The other day I was at the animal shelter where I volunteer and I was very impressed with how super clean our cat room was, so I asked a staff member, “Who cleaned the adoptable cat room today?” It seemed a simple enough question, so I didn’t understand why the response was a somewhat fearful, very suspicious, “I don’t know. Why?”
This encounter reminded me of two very important lessons about communication specific to HOW we ask questions.
First, that past experience colors a person’s present experience. Since I’m the one who often complains about the cleanliness of the room, it was no wonder the person I was talking to was worried. She was probably thinking, “What’s wrong now? What’s she going to gripe about this time?”
Second, you can help set the stage, and the tone of your question by explaining your rationale or intention in asking a question. If I had prefaced my question with, “The cat room looks great today, who cleaned it?” I would not only have caused less fear, but likely would have gotten a quick and honest answer to my question.
This week when you ask someone a question, especially as it relates to the quality of their work OR it is about a subject that has been touchy or contentious in the past, set the stage for the question by explaining your motive in asking.

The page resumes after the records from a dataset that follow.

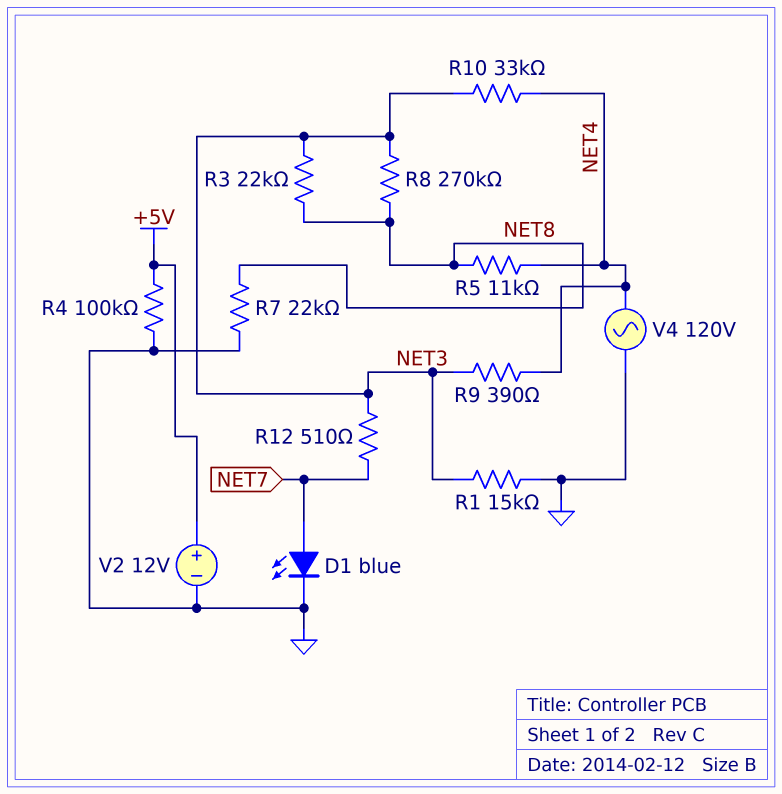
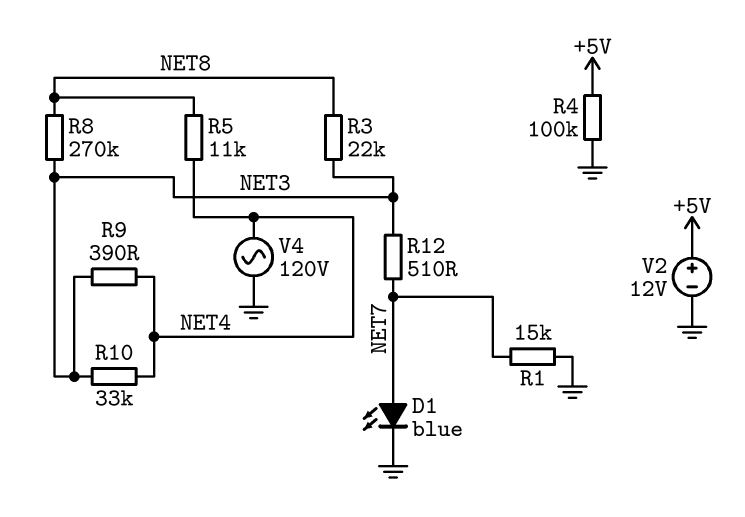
R1: 15k (GND, NET3) -> 15k (GND, NET7)
R7: 22k (GND, NET8) -> none

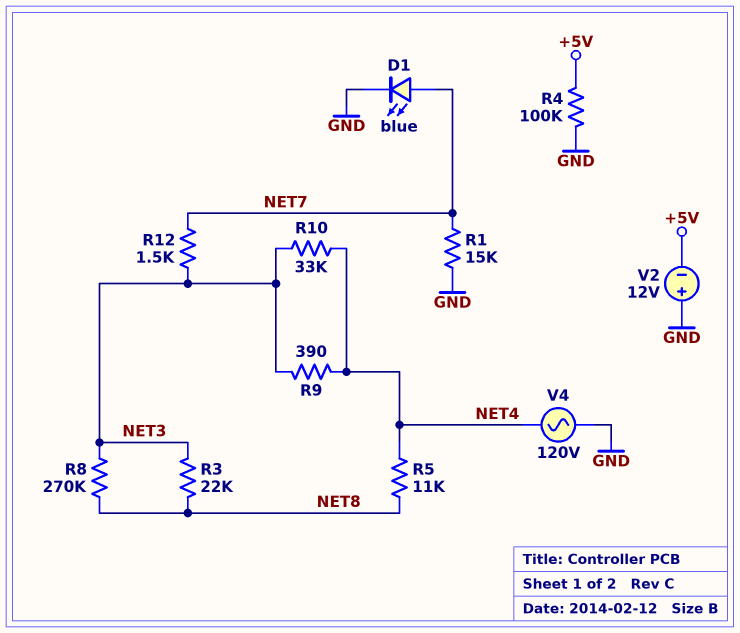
R12: 510 (NET3, NET7) -> 1.5k (NET3, NET7)
V2: 12V (plus +5V, minus GND) -> 12V (plus GND, minus +5V)

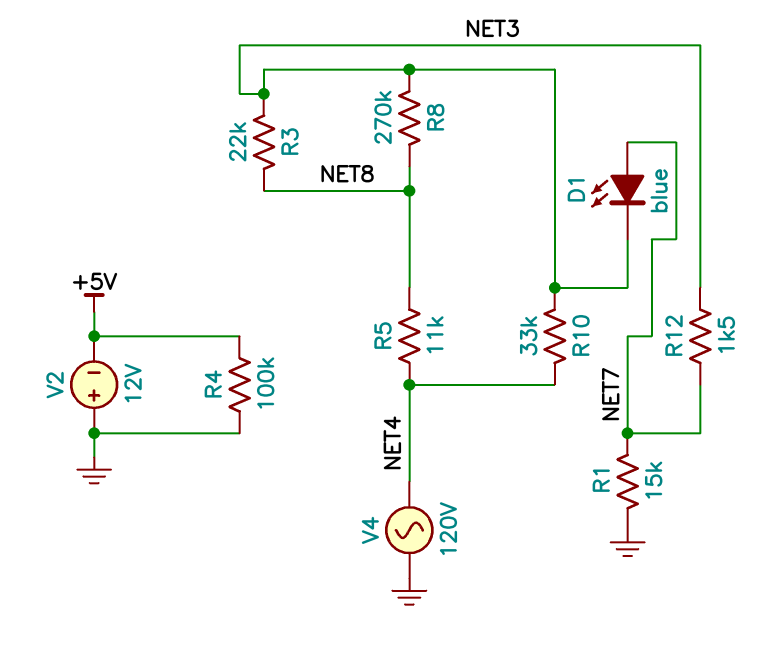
D1: LED blue (A NET7, K GND) -> LED blue (A NET7, K NET3)
R9: 390 (NET3, NET4) -> none

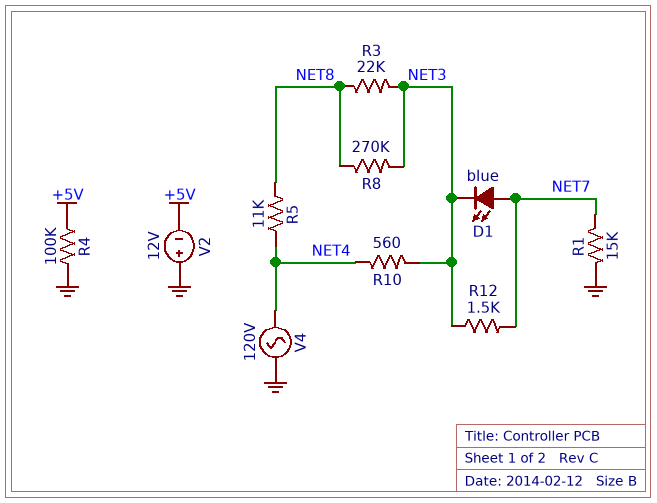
R10: 33k (NET3, NET4) -> 560 (NET3, NET4)

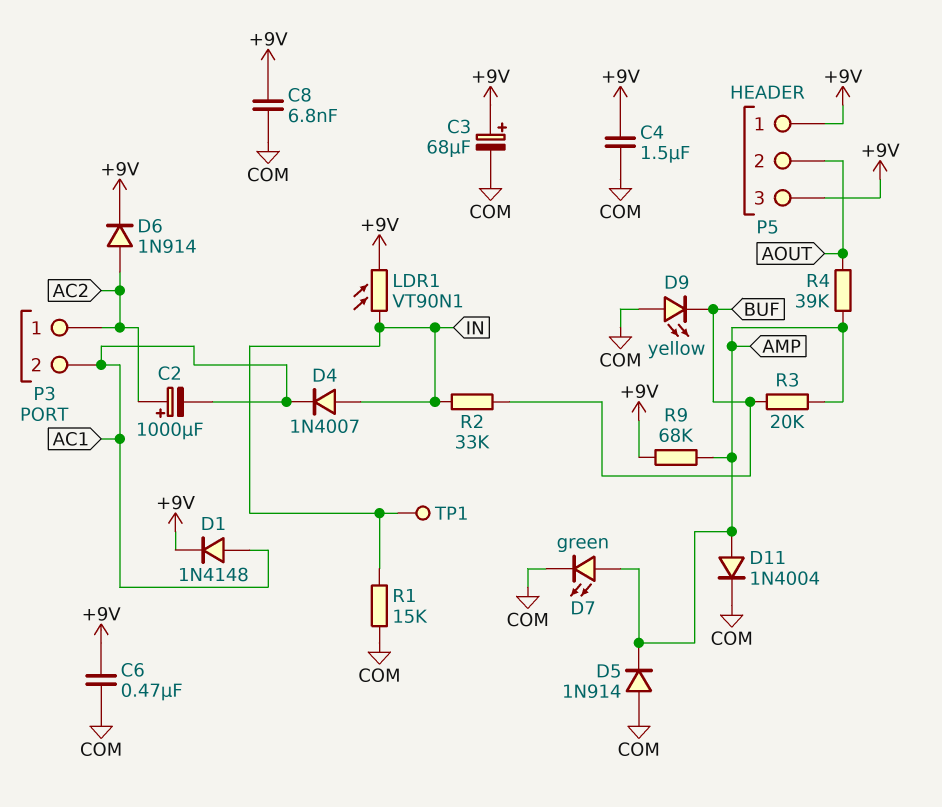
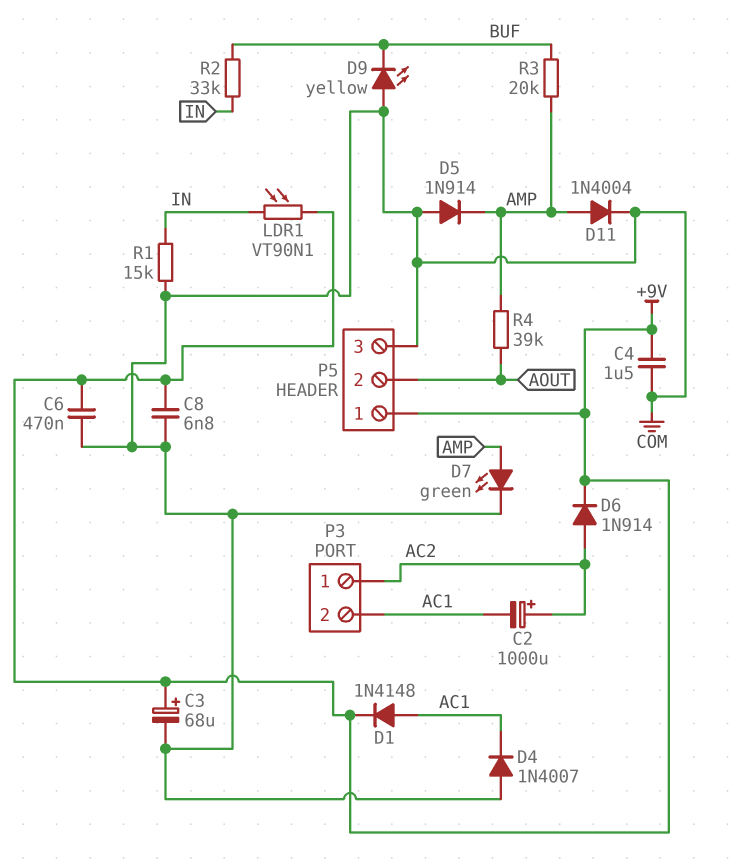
D4: diode 1N4007 (A IN, K AC1) -> diode 1N4007 (A COM, K AC1)
P5 pin 3: +9V -> COM
R9: 68k (+9V, AMP) -> none
TP1: test point (IN) -> none

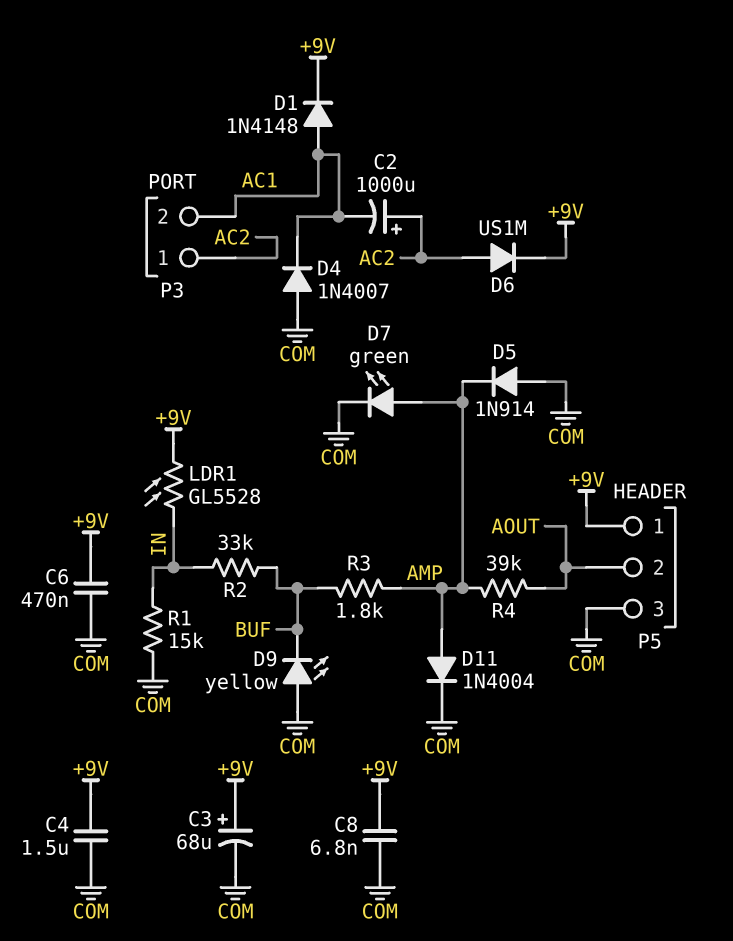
D6: diode 1N914 (A AC2, K +9V) -> diode US1M (A AC2, K +9V)
LDR1: VT90N1 (+9V, IN) -> GL5528 (+9V, IN)
R3: 20k (AMP, BUF) -> 1.8k (AMP, BUF)

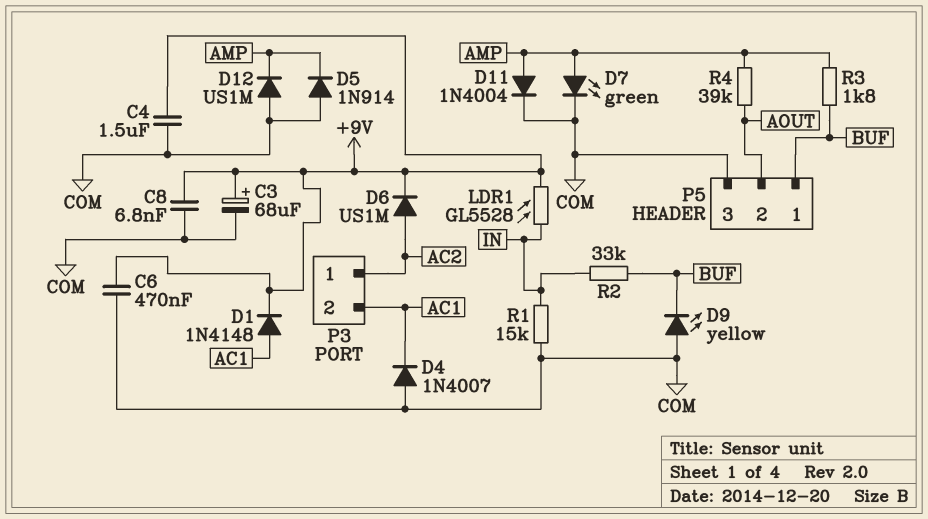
C2: 1000uF (plus AC2, minus AC1) -> none
D12: none -> diode US1M (A COM, K AMP)
P5 pin 1: +9V -> BUF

Rather than saying to your spouse, “When are you going to be home tonight?” and leaving him or her thinking, “Uh, oh, what’s up?” Instead say, “I need someone to pick Josh up from baseball practice at six, can you do it?” or “When will you be home tonight? I’d love to try out that new Italian place for dinner.”
Rather than saying to an employee, “What are you working on right now?” and having them think, “Uh, oh, what’s the boss going to dump on me now?” or “What am I doing wrong that she’s questioning what I’m working on?” Instead, say, “We have a new client meeting this afternoon and I’m going to be out. I’d like you to take the meeting, but wanted to check what you’re working on so we can prioritize.”